* _Actions to take_:
**1)** Copy the fixed header tutorial text between "As an example, I" and "will look like.", inclusive.
**2)** According to the fixed header tutorial, how much easier to navigate did the 2012 study find sticky menus to be than menus that scroll out of sight?

A study by Smashing Magazine conducted in 2012 revealed that “sticky menus” are 22% easier to navigate than menus that scroll out of sight. The reason is simple: users find what they are looking for more quickly if they don’t have to scroll. What’s more, without knowing why, all participants of the study showed a preference for fixed navigation menus. So, in this post we will take a look at how to create a fixed header section on a scrollable page in Pidoco that can be used for navigation and other content. And here is how it goes …
1. Setting up the project
Simply speaking, a fixed header (aka: “sticky header”) is a section of a page that has a fixed position at the top of the screen and doesn’t disappear when scrolling the page. Probably the biggest advantage of a fixed header is that it allows the user to easily and quickly jump from the bottom of a page to the top without the need to scroll up the entire page. To build our fixed header we will use two pages, an element called “scroll frame”, and a little trick: We simply divide the page into a fixed header section and a scroll section and only let the content of the scroll section (defined by the scroll frame) scroll. The other page will just serve as a container for the scrollable content and be linked into the main page.
As an example, I have chosen the “New contact” screen of an imaginary address book app. The sticky header section of the screen contains a navigation bar that gives the user two main options: going back to the contact list or saving the new contact. The section below the header lets the user add contact details and is scrollable due to the many options including name, address, telephone number etc. Here’s a preview of what my finished address book will look like.

* _Available data_:
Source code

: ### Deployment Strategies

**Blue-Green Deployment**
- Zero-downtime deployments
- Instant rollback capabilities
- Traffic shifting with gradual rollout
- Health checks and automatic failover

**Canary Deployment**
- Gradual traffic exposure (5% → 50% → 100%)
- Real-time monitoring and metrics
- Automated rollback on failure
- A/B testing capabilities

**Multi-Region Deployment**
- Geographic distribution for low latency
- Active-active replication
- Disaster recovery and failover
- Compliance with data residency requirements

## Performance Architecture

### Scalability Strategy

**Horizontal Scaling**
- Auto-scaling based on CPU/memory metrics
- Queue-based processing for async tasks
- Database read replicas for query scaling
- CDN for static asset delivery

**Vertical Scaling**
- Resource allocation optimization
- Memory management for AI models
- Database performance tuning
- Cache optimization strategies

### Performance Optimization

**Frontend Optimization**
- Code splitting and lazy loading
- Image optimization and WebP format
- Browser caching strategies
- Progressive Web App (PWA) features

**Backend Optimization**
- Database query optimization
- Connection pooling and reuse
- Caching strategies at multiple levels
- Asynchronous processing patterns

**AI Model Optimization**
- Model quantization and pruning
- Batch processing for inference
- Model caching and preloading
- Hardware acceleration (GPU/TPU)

* _Per-task answers_:
**1)**
As an example, I have chosen the “New contact” screen of an imaginary address book app. The sticky header section of the screen contains a navigation bar that gives the user two main options: going back to the contact list or saving the new contact. The section below the header lets the user add contact details and is scrollable due to the many options including name, address, telephone number etc. Here’s a preview of what my finished address book will look like.

**2)** 22% easier.